Great Pretender è una serie che ruota attorno al tema del crimine, simile a Lupin III, ma con un’atmosfera meno caricaturale. Questo anime è caratterizzato da toni cupi e una certa durezza, affrontando argomenti come sesso, droga e la cruda realtà. I colori vivaci non risultano eccessivi e i design dei personaggi sono curati da Yoshiyuki Sadamoto, noto per il suo lavoro su Evangelion.
La storia di Edamura
Fin da subito, Great Pretender ci catapulta in un mondo di inganni e tranelli. Il protagonista è Edamura, un giapponese convinto di essere il miglior truffatore del mondo, che si sente tradito quando viene raggirato da un francese di nome Laurent Thierry. Nei primi episodi, Edamura viene coinvolto in una truffa orchestrata da Laurent a Los Angeles, che si complica ulteriormente con droga e un produttore hollywoodiano di dubbia moralità. Prodotto nel 2020, Great Pretender è emerso come un anime “post-Weinstein”, poiché il creatore Ryota Kosawa aveva iniziato a lavorare al progetto nel 2014, prima dello scandalo.
Un cast internazionale
A Los Angeles, Edamura incontra Abigail, una donna irachena decisa e intraprendente. La prima parte della serie si svolge in California, ma successivamente il racconto si espande, portandoci in luoghi come Singapore, Emirati Arabi, Francia e Londra. È chiaro che non si tratta solo di una serie di inganni, poiché ogni personaggio principale porta con sé un bagaglio emotivo e di esperienze che una serie come Lupin spesso ignora. La nazionalità irachena di Abigail gioca un ruolo importante nella narrazione, rendendo la serie più matura e profonda, soprattutto considerando che il suo autore non è un nome noto nel mondo degli anime.
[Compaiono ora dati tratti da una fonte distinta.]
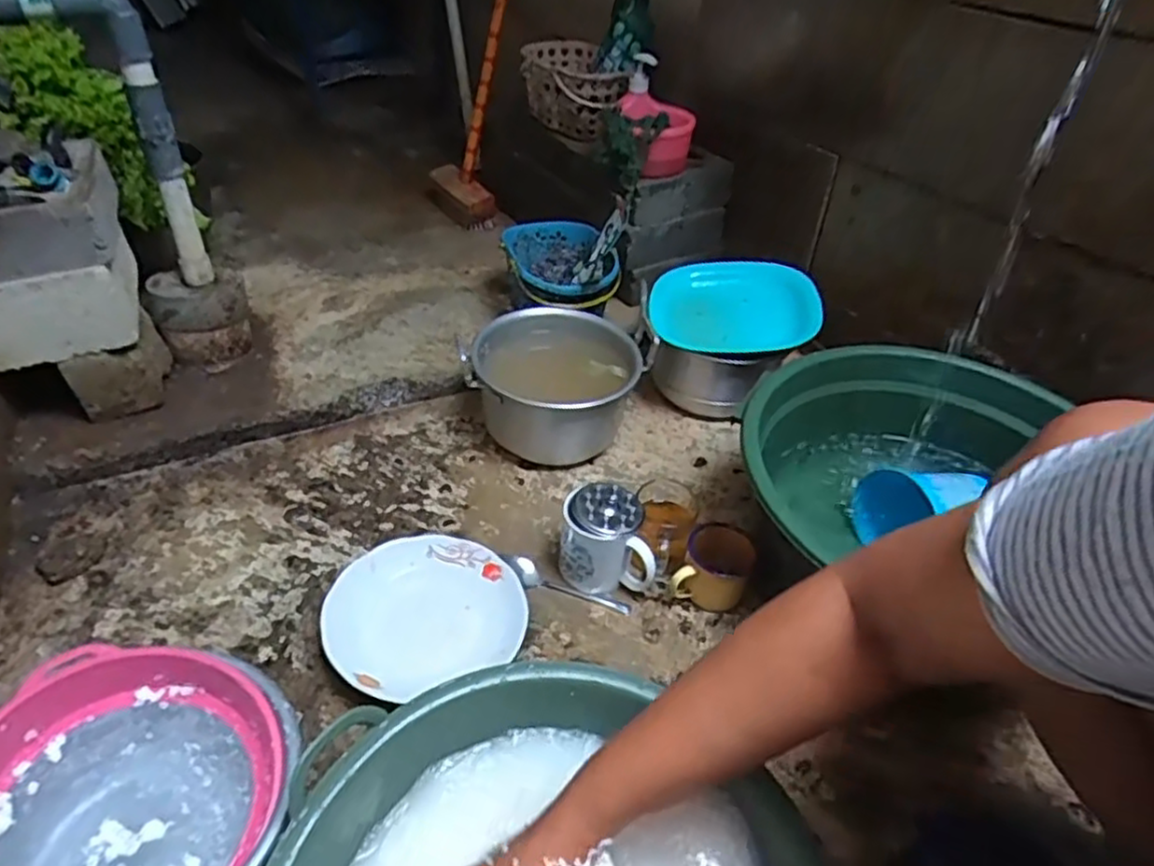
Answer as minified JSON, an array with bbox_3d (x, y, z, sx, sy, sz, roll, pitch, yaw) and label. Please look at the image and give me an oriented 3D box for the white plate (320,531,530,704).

Il creatore e il suo approccio unico
Ryota Kosawa ha pochi altri crediti nel mondo degli anime, essendo più conosciuto per le sue collaborazioni con Takashi Yamazaki, regista del recente successo Godzilla Minus One. Kosawa ha contribuito alla sceneggiatura dei film live-action Parasyte, basati sul manga horror di Hiroshi Iwaaki, e ha co-sceneggiato la trilogia Always: Sunset on Third Street, ambientata nella Tokyo degli anni ’60.
Il fatto che il creatore di Great Pretender provenga da un contesto “esterno” agli anime suggerisce che lo studio Wit, responsabile della serie, volesse proporre qualcosa di diverso dal consueto. Anche Yoshiyuki Sadamoto ha espresso idee simili, sottolineando come la serie si rivolga a un pubblico ampio e non solo agli appassionati di anime.
Riferimenti e stile visivo
Il titolo di Great Pretender richiama alla mente Cowboy Bebop, un’altra serie di avventure che ha rotto gli schemi. La sequenza di apertura è accompagnata da una colonna sonora jazz (composta da Yutaka Yamada) e presenta un gioco grafico che ricorda il lavoro del leggendario designer americano Saul Bass. In particolare, la sequenza di titoli sembra rendere omaggio alla scena iniziale del film Catch Me If You Can, diretto da Steven Spielberg.
Lo stile artistico della serie è influenzato anche da un artista britannico, Brian Cook. Sadamoto ha raccontato di aver scoperto i suoi lavori durante una visita a una libreria di Roppongi e di come queste opere abbiano ispirato la creazione degli sfondi e delle immagini di Great Pretender.
Un anime che va oltre
Tutto in Great Pretender sembra mirato a superare le convenzioni degli anime tradizionali, pur attingendo a tradizioni profonde e talvolta dimenticate. Edamura, ad esempio, offre un punto di vista giapponese, ma è circondato da personaggi di diverse nazionalità. Il regista Hiro Kaburagi, noto per l’anime thriller 91 Days, ha cercato di bilanciare i ruoli tra personaggi maschili e femminili e di rappresentare una varietà di etnie, rendendo i villain meno stereotipati e più complessi.
Sadamoto ha condiviso sentimenti simili, affermando che, sebbene la serie parli di truffatori, i personaggi sono umani e accessibili, il che li rende amabili e interessanti.
Great Pretender si presenta come un’opera che merita attenzione e che riesce a toccare temi universali attraverso una narrazione avvincente e personaggi ben sviluppati.